▶ About this exercise: Each entry should be written out once more, exactly as given below.

▶ Source material:
++++++++

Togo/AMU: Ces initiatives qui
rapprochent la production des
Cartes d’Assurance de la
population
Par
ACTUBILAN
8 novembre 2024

++++++++

▶ Answer section:
Togo/AMU: Ces initiatives qui
rapprochent la production des
Cartes d’Assurance de la
population
Par
ACTUBILAN
8 novembre 2024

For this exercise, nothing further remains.